Sethe’s attempt to remove her past from the family eventually removes her identity as well. Facing the past is like tearing off dead meat from her wound, for which not only the process is torturous but also the result may be an even deadlier infection. Therefore, she develops an attitude of neither acceptance nor rejection, but extreme passivity, and keeps a distance from the past far enough only so she won’t have to face it. She uses this attitude for Beloved’s ghost, who has haunted the house at Bluestone Road for eighteen years. The ghost is “spiteful” and apparently harmful, which causes Sethe’s sons to leave and the house to be in isolation for eighteen years. Yet she does not escape, nor try to exorcise, nor give the ghost motherly love, but passively cleans after the mess the it makes. In fact, when Paul D., one of the Sweet Home Men, comes and reacts violently to the ghost, both Sethe and Beloved’s ghost react somewhat in shock, because no one has ever treated it this way. But as the girl that saved Sethe during her escape said, “Anything dead coming back to life hurts”, her wounds cannot be healed unless she chooses to face them. (Morrison, pg. 17) The passivity towards the past already becomes reflected on other things in life, a sign for the diminishing of her identity.
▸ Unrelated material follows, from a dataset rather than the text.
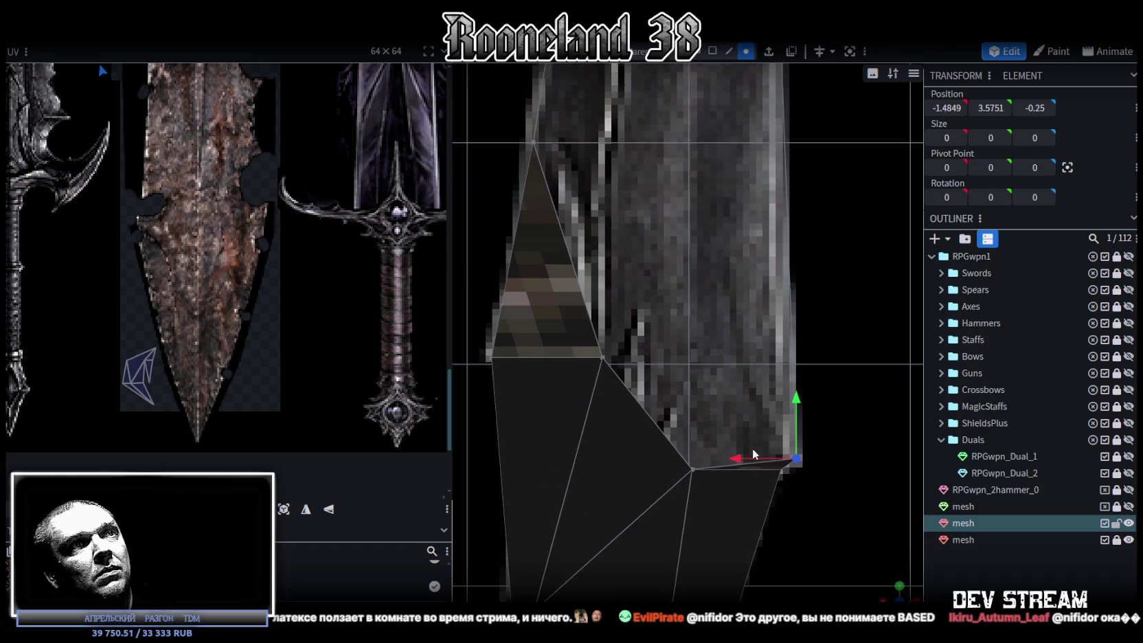
drag(751, 457, 729, 457)
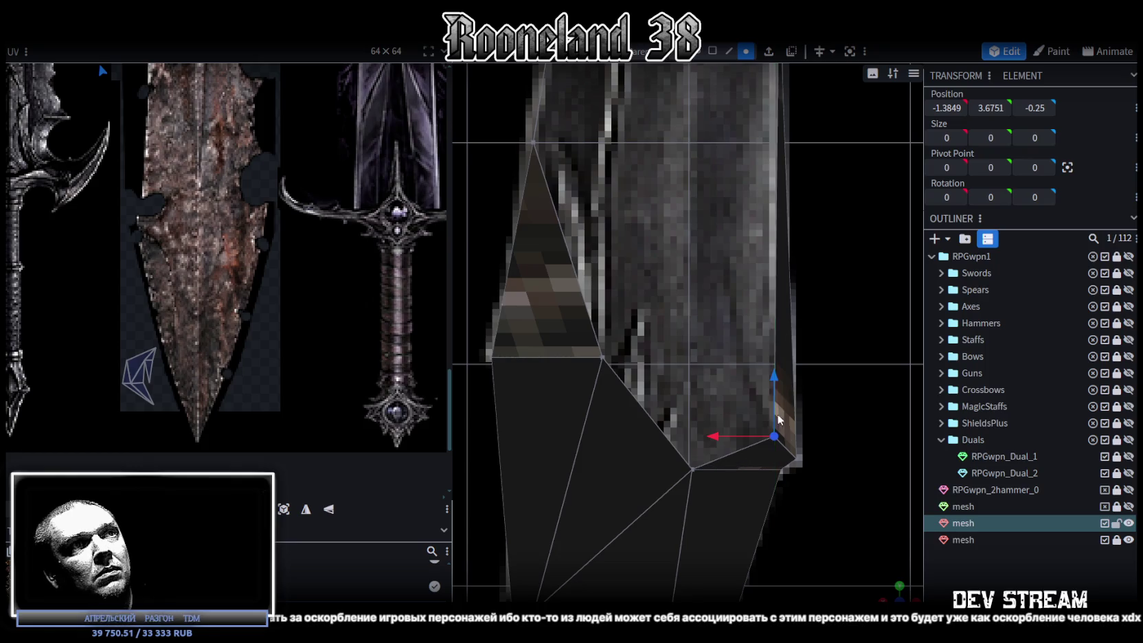
key(KP_1)
scroll(777, 467, down, 2)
When the engraver offers to carve Beloved’s tombstone in exchange for her body, she accepts and even regrets for not being able to trade for more words on the stone beside just “Beloved”. The same woman used to have to will and mind to walk from Kentucky to Ohio for the wellbeing of her family, but now she cannot think of another way for a seven-word-engraving besides prostitution.
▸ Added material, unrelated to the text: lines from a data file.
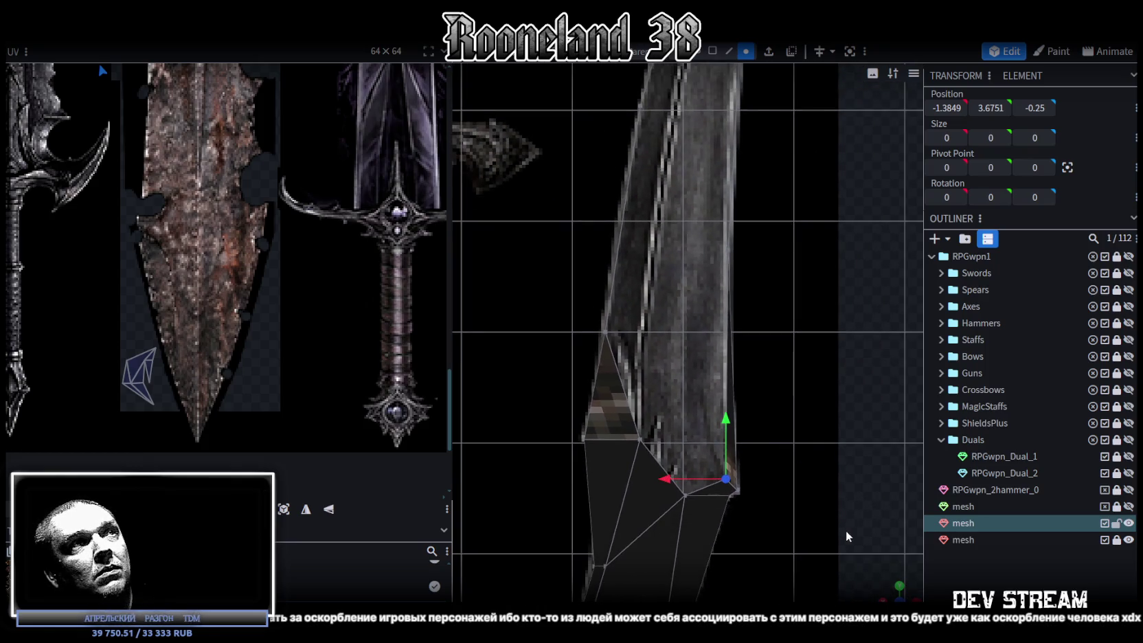
- In side view, shift three blade vertices along the curve, one to -1.1374, 6.9675, -0.25
drag(843, 524, 618, 349)
click(616, 350)
mouse_move(772, 397)
mouse_down()
mouse_move(666, 236)
mouse_move(785, 426)
mouse_up()
shift+click(670, 230)
shift+click(701, 124)
drag(774, 309, 762, 450)
key(KP_1)
key(KP_3)
drag(603, 293, 621, 295)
Sethe has made a prison for both herself and Denver. The past is forever wed to her in one form or another, and she knows that well. But the past does not imprison her, it is Sethe, who knows that a chain can’t strangle her if she doesn’t escape, and makes prison walls to keep the family where it can’t see the past nor feel the chain, creating an illusion of freedom and normalcy. To keep the wall intact, she would accept anything, even prostitution, and gradually her “iron eyes” transform into “deep wells”, which shows the loss of spirit and desires (Morrison, pg. 4). For Denver, who is being raised this way, knowing her identity has also been difficult. Because of the inaccessibility of the past and isolation from the outside world, she comes to an understanding of herself that is dependent on ties with others, who, at first, are only Sethe and Beloved’s ghost. She reacts bitterly to Paul D.’s stay because he has taken both ties away from her, having chased off the ghost and sharing an intimate past with Sethe. But when Beloved’s reincarnation arrives, Denver is overjoyed, because she thinks she can build a unique and unbreakable bond with her, with which Denver be affirmative of her own existence, and later takes care of her and keep her darkest secrets. This dependency on other people’s reassurance is of same origin and nature with Sethe’s passivity towards life.

A river stops being that river when its whole entirety is devoured, perhaps by an ocean, and its flow never to be found; a cloud stops being that cloud until it breaks and rains down to become other things; a human is no longer himself upon death, when his conscious eternally lost and his time perpetually paused. Sethe and Denver have not died, though for eighteen years, time is paused and both have not moved on. But they are alive—living, flowing, and drifting—and no wound, no wall, and no chain can last forever. Even the deep wells of her eyes may one day be fed more than she can accept, which would not come as a surprise considering the arrival of the two uninvited guests. Everything changes with time.